What would it mean if we really embraced the fact that Christ crucified and risen has broken down the dividing walls between black and white, rich and poor, Anacostia and Northwest Washington?

Now, 40 years on, it is time to begin again. Let me offer some simple steps for starters. First, we need to build relationships across color lines. My guess is that few whites have genuinely close relationships with African Americans—the kind where they have dinner together, know each other’s children, share in celebrations together. Building those relationships takes time and a willingness to risk opening ourselves to new discoveries. And we need to create those relationships across lines of race and class in the church, too. Here at this Cathedral we are in the early stages of developing a partnership with Covenant Baptist Church in Anacostia, and already this new friendship is enriching our lives.

Second, whites need to be as curious and eager to learn about black culture as blacks have had to be with white culture. Do we know the literature of Richard Wright, Toni Morrison, Maya Angelou, Ernest Gaines, August Wilson, and Ralph Ellison? Do we experience the power of the spirituals of the African American tradition, as well as the great jazz and popular music?

Third, we can commit ourselves to helping the places where we live and work to be more racially diverse and inclusive. That doesn’t happen accidentally. It takes focus, diligence, and often courage.

Fourth, as Christians we are called to feed the hungry, clothe the naked, and work to build a more just society for everyone. That means pressing vigorously for better public schools, for affordable housing, for health care for everyone. In no American city are these more urgent than here in Washington.

And finally, we need to wrestle with something seemingly symbolic, but potentially very powerful. We need to be willing as a church and a nation to look back at the dreadful legacy of slavery in America and to say simply, “We are sorry.” What powerful, healing words those could be. “We apologize and we want to work to make things better.” Next fall the leaders of our entire Episcopal Church will gather here at this Cathedral for just such a service, and we as a Church will finally say, “We’re sorry, we’re sorry, for all the ways our nation has supported slavery, and for the easy peace it has made with the terrible consequences of that slavery that continue to this day.”

We Christians have urgent work to do. I was greatly moved by some words from Chris Rice’s memoir:

What if America looked at this agonizing race problem and said, ‘But you know, there is a people among us who live differently, who haven’t given in to the normal ways we operate as races.

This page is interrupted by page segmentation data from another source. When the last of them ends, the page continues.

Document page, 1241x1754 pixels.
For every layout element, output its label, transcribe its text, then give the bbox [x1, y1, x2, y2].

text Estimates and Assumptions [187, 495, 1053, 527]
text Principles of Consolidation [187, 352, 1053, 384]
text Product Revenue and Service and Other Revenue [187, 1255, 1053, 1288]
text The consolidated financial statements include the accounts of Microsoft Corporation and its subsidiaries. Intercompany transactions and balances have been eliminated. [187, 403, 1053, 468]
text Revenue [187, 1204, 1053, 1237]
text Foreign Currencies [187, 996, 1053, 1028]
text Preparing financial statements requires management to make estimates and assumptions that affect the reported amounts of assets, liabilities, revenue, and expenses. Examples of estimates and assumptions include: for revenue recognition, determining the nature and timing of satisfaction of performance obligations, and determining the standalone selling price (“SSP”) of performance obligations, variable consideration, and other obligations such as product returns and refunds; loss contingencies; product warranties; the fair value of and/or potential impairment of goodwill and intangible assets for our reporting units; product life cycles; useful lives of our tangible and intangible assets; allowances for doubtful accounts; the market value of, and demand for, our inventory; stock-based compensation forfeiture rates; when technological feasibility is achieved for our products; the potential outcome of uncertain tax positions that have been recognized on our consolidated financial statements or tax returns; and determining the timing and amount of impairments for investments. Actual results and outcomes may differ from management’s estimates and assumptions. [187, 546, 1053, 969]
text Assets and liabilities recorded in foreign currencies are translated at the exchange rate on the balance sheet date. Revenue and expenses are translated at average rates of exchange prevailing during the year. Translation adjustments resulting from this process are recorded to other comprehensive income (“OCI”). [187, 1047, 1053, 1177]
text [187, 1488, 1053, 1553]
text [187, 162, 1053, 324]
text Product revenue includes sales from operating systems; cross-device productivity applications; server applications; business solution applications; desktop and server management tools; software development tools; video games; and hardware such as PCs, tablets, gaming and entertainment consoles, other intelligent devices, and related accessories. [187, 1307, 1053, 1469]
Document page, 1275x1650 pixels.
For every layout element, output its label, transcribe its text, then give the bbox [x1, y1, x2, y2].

They go out of their way for the sake of the other—even when it’s uncomfortable, costly, and inconvenient.

If Christians were to become those kind of people, the world would have to take notice.

Those disciples on the road to Emmaus arrive in the village in the late afternoon, and they invite the mysterious stranger to stay with them. And at the table he breaks bread, and shares wine, and the disciples’ eyes open, and they realize that it had been Christ with them all along the road, listening, teaching, drawing them closer to each other and to God. And now they rush back to tell their friends that they have actually seen the Risen Lord.

Easter happens when tombs open, old divisions heal, when people learn to forgive, to understand each other, when a society becomes more hopeful and just for everyone.

My prayer is that all of us, black and white, can stay on this road to Emmaus, trudging toward resurrection, trusting that Christ himself will lead us into the grace and forgiveness to which we are called.

It is time to begin again. May the Spirit of the Risen Christ, and the brave, prophetic spirit of Dr. King himself, keep us steady on the road ahead.